# Not looking forward to class



## Greg King (Jul 30, 2006)

Its supposed to be 99 degrees on monday in Chi-Town,no air in the Dojang ,gonna be a sweaty one ............Don't sweat the petty things and don't pet the sweaty things.


----------



## bluemtn (Jul 30, 2006)

It's been really hot and humid here on the east coast, too.  It's reached almost 100 a couple of times, and we don't have much of an air conditioning system either.  I'm with you there, Greg.  Makes sparring REAL fun then, doesn't it?


----------



## terryl965 (Jul 30, 2006)

Greeg working uoa good sweat is probaly what the doctor order, remember to drink plenty of water.
terry


----------



## Kacey (Jul 30, 2006)

I agree with Terry - drink lots of water.  Just be careful that you don't drink so much that you end up with hyperhydration - it takes a lot for adults, but you can drink so much water that you change the electrolyte balance in your system to the point it makes you sick.  Make sure you eat or drink something with some sodium if you drink more than a couple of quarts of water in a few hours.


----------



## shesulsa (Jul 30, 2006)

Good advice, Kacey.  

I've been coached that the best way to avoid dehydration is to pre-hydrate and maintain hydration throughout class if you can.  If your instructor is traditional and won't let you take sips during class, it becomes more important to prehydrate the 24 hours prior to a hot, demanding class.


----------



## matt.m (Jul 30, 2006)

St.
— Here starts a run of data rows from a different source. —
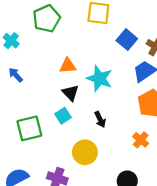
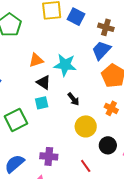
blue square: (127, 40) -> (76, 17), moved
cyan square: (63, 116) -> (42, 103), turned 32
yellow circle: (85, 152) -> (86, 126), moved

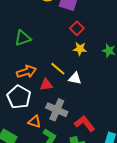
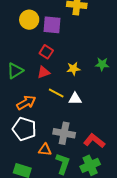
red square: (77, 28) -> (46, 52), moved
red triangle: (46, 85) -> (44, 72), moved

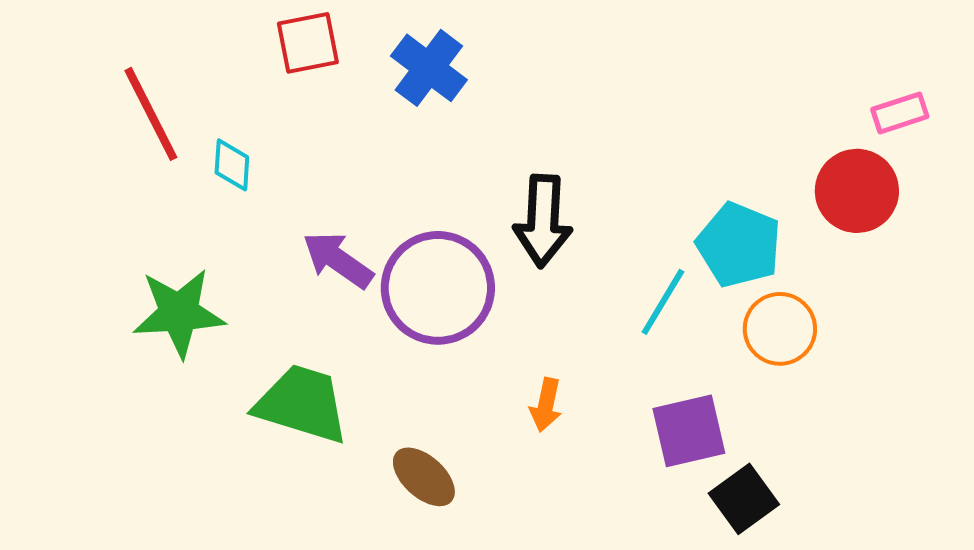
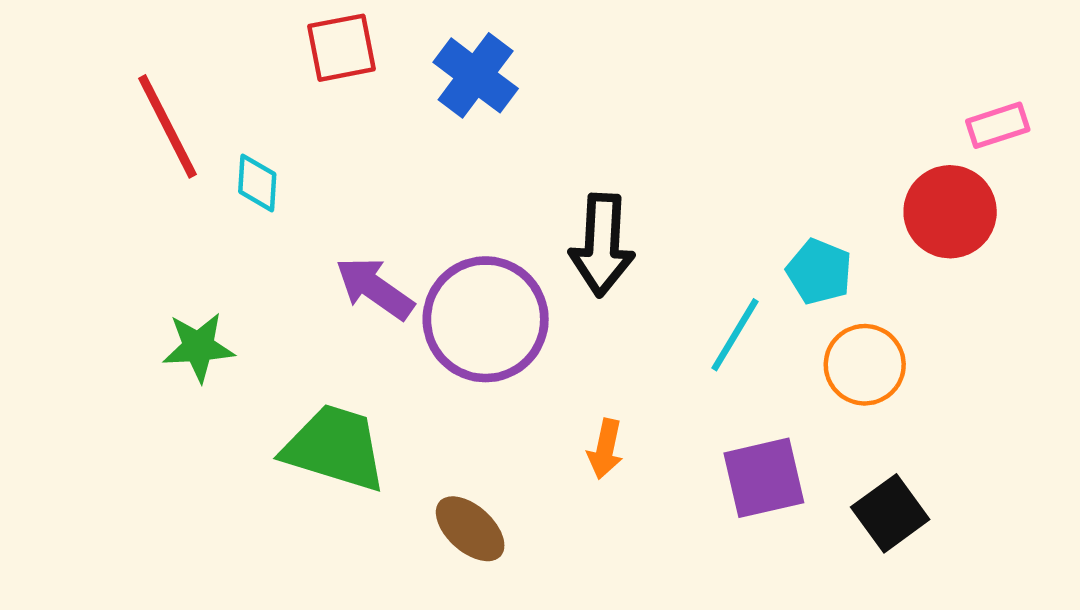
cyan pentagon: (739, 245) -> (819, 272), size x0.7
green star: (179, 313) -> (198, 347), size x0.7
black square: (744, 499) -> (890, 513), moved

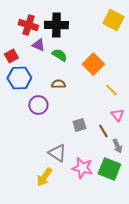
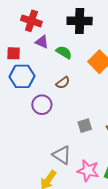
black cross: (56, 25) -> (80, 21), moved
red square: (11, 56) -> (14, 53), turned 32
brown semicircle: (58, 84) -> (63, 83), turned 144

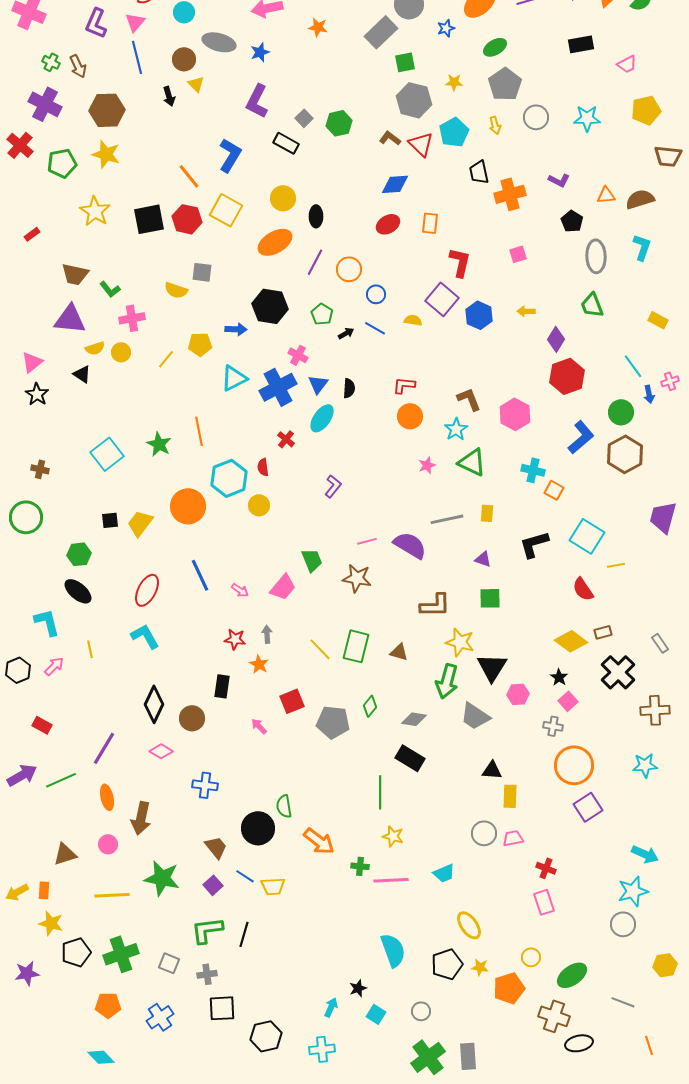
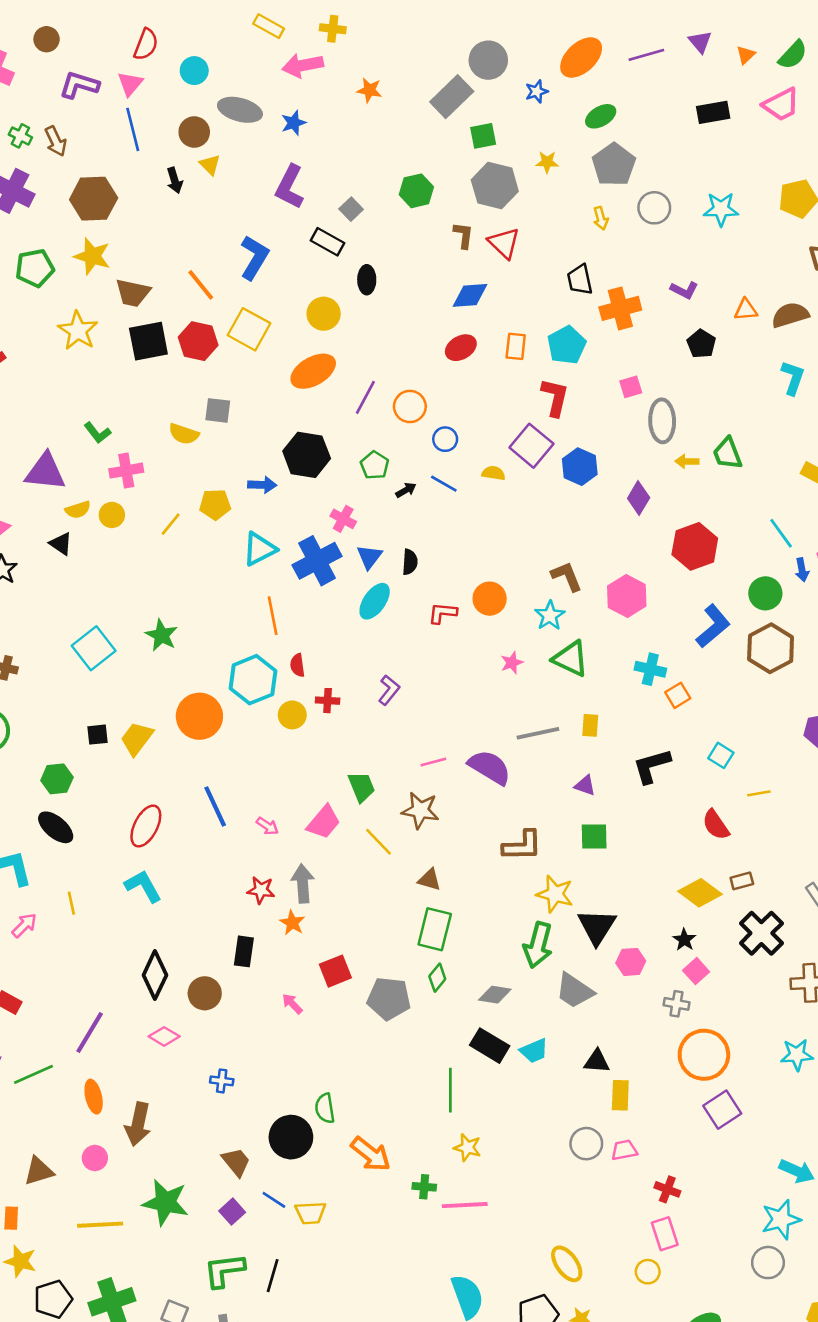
purple L-shape: (96, 23) -> (79, 85), turned 84
pink trapezoid: (627, 64) -> (781, 105), moved, size x1.4
green hexagon: (339, 123) -> (416, 191), moved
cyan pentagon: (454, 132) -> (567, 345), moved
brown L-shape: (390, 138) -> (463, 235), turned 60
black ellipse: (316, 216) -> (367, 280), moved
gray ellipse: (596, 256) -> (662, 421), moved
brown trapezoid: (75, 274) -> (133, 293), moved
yellow arrow: (526, 311) -> (687, 461), moved
purple diamond: (556, 339) -> (639, 498), moved
red L-shape: (404, 385) -> (443, 613), moved
orange line: (199, 431) -> (273, 616), moved
red cross: (286, 439) -> (328, 701), moved, turned -36
orange square: (554, 490) -> (678, 695), turned 30
cyan square: (587, 536) -> (721, 755), size x0.6
gray arrow: (267, 634) -> (303, 884), size x1.6
green rectangle: (356, 646) -> (435, 929), moved
yellow line: (320, 649) -> (378, 842), moved
brown triangle: (399, 652) -> (429, 880), moved
blue cross: (205, 785) -> (222, 1081), size x0.7
cyan trapezoid: (444, 873) -> (534, 1051), moved
yellow circle: (531, 957) -> (648, 1272), moved

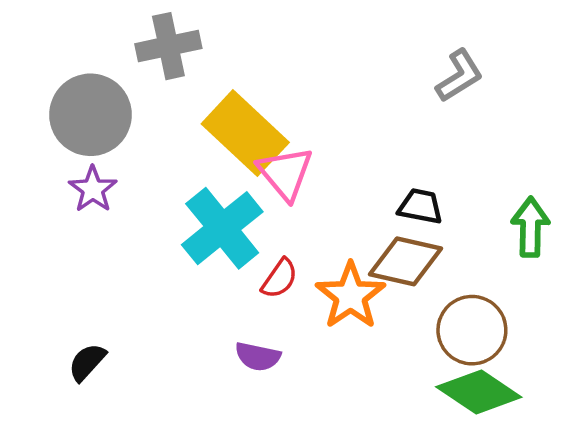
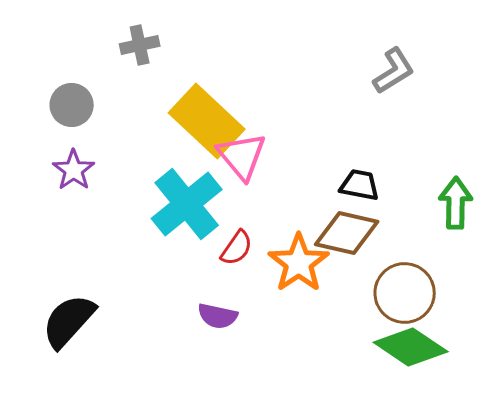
gray cross: (168, 46) -> (140, 45), size x0.7
gray circle: (90, 115) -> (72, 105), size x0.6
black semicircle: (87, 362) -> (69, 321), size x1.6

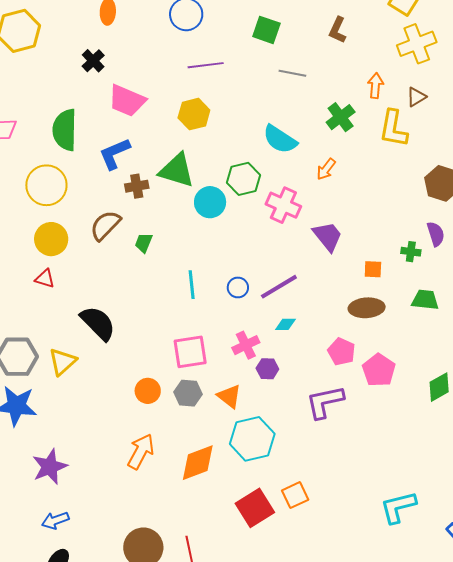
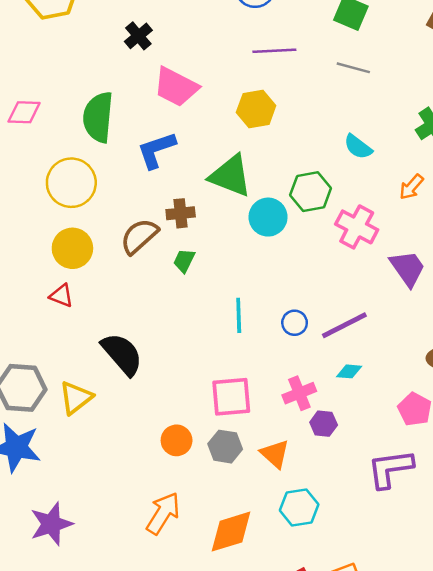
gray line: (292, 73) -> (353, 68), moved
cyan semicircle: (280, 139) -> (358, 147), size x0.7
brown cross: (137, 186) -> (181, 213), moved
cyan hexagon: (252, 439) -> (299, 507), size x0.7

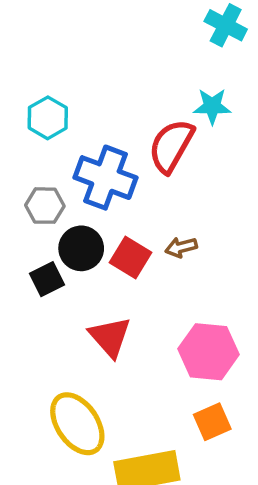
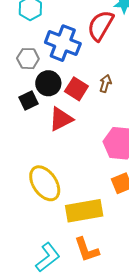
brown arrow: (181, 247) -> (105, 83), turned 120
red triangle: (110, 337) -> (61, 119), moved, turned 44

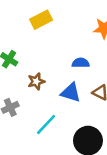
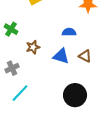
cyan line: (46, 125) -> (20, 93), moved

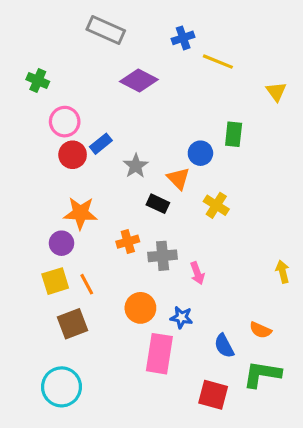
Louie has been crazy hot to for a while now.  In my car this afternoon the temperature said 104.  Humid man, humid.  Drink just enough where you constantly sweat when standing outside man.

Old Marine Corps that has been to Haiti during the summer months kind of trick bud.


----------



## Grenadier (Jul 31, 2006)

Lots of water, but also bring some fruit with you, even if it's just a couple of bananas.  

I realize you're training in KMA, but there are uniforms that are very well-suited (no pun intended) for keeping someone cool.  Something like the Tokon / Kamikaze Sovereign uniform is fast becoming a very popular choice amongst Karate-ka who want maximum cooling.  

Ask your sabumnim if they have something similar available.


----------